> _Tasks to perform_:
(1) Please reproduce the stretch of the forum thread on document property extraction from "I need to extract" through "a com::sun::star::beans::NamedValue .".
(2) In the forum thread on document property extraction, which property does the poster name as having the type com::sun::star::beans::NamedValue?

> _Exercise passage_:
============
Generic Document properties values extraction

Creating a macro - Writing a Script - Using the API (OpenOffice Basic, Python, BeanShell, JavaScript)
Post Reply
othmanelmoulat
Posts: 142
Joined: Sun Aug 03, 2008 4:39 am

Generic Document properties values extraction

Post by othmanelmoulat »

hello,

I need to extract a OO writer document Properties values generically to export them in an xml file . I don't think that calling the java methods of http://www.openoffice.org/api/docs/comm ... erties.htm one by one is a good approach. the obstacle is that each value of these properties has a different Tye. for Example "Author" type is a 4string' while DocumentStatistics is a com::sun::star::beans::NamedValue .

i have the below code that extracts only the Names of the document properties. i need an equivalent code to get the proper value in a String formet tpo be able to export it in my xml file. can you propose a way to iterate and get the Document properties values ?

thanks

Code: Select all

 
XTextDocument xtd = (XTextDocument)UnoRuntime.queryInterface(XTextDocument.class,m_xComponent);
	XDocumentInfoSupplier xdis = (XDocumentInfoSupplier)UnoRuntime.queryInterface(XDocumentInfoSupplier.class,xtd);
        XDocumentInfo xdi = xdis.getDocumentInfo();
        XPropertySet xps = (XPropertySet)UnoRuntime.queryInterface(XPropertySet.class,xdi);
        XPropertySetInfo xpsi = xps.getPropertySetInfo();
        Property[] props = xpsi.getProperties();
        for(int i=0;i< props.length;i++){
          System.out.println( props[i].Name);
        }
othmanelmoulat
Posts: 142
Joined: Sun Aug 03, 2008 4:39 am

Re: Generic Document properties values extraction

Post by othmanelmoulat »

can we do it by

Code: Select all

XDocumentproperties.storeToStorage() or storeToMedium()
============
> _Data extracts_:
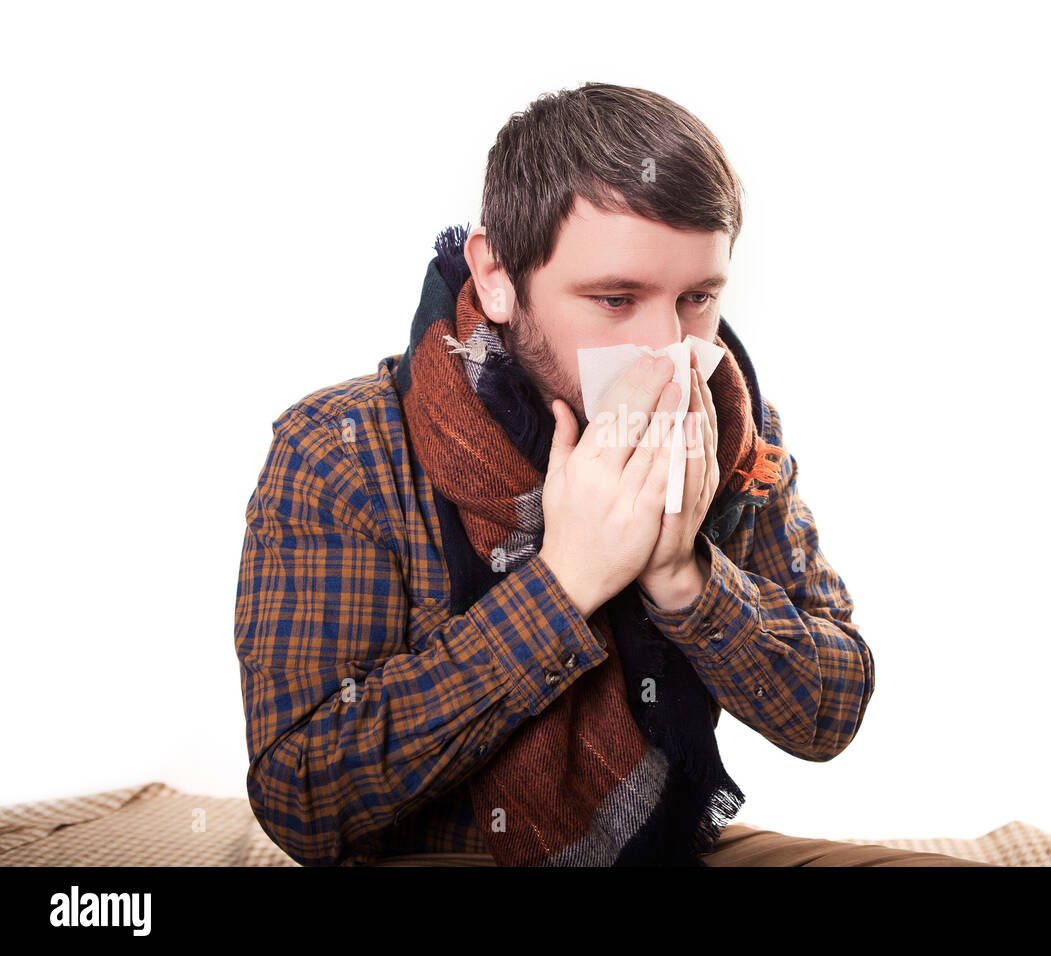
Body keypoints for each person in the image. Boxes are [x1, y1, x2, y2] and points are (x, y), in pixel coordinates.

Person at [234, 82, 992, 868]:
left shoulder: (727, 429)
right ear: (496, 276)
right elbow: (303, 797)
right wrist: (565, 583)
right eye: (616, 298)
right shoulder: (345, 448)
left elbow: (831, 710)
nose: (669, 348)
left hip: (663, 847)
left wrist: (684, 577)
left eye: (697, 298)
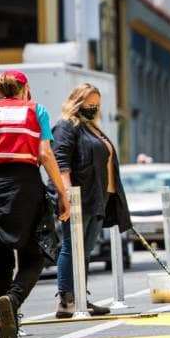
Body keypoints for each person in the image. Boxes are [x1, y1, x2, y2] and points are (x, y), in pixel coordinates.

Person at [0, 71, 69, 338]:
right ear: (25, 88)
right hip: (23, 184)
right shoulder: (36, 110)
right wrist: (62, 192)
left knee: (1, 256)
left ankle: (5, 326)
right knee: (36, 253)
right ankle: (14, 298)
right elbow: (44, 153)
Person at [52, 83, 131, 318]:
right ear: (76, 103)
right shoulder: (67, 125)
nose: (93, 108)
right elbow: (61, 160)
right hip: (79, 197)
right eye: (88, 104)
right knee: (71, 247)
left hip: (98, 196)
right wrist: (66, 196)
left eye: (96, 104)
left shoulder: (92, 128)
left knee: (84, 250)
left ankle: (80, 298)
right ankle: (67, 300)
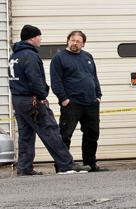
============
> _Answers per task_:
(1)
I need to extract a OO writer document Properties values generically to export them in an xml file . I don't think that calling the java methods of http://www.openoffice.org/api/docs/comm ... erties.htm one by one is a good approach. the obstacle is that each value of these properties has a different Tye. for Example "Author" type is a 4string' while DocumentStatistics is a com::sun::star::beans::NamedValue .

(2) DocumentStatistics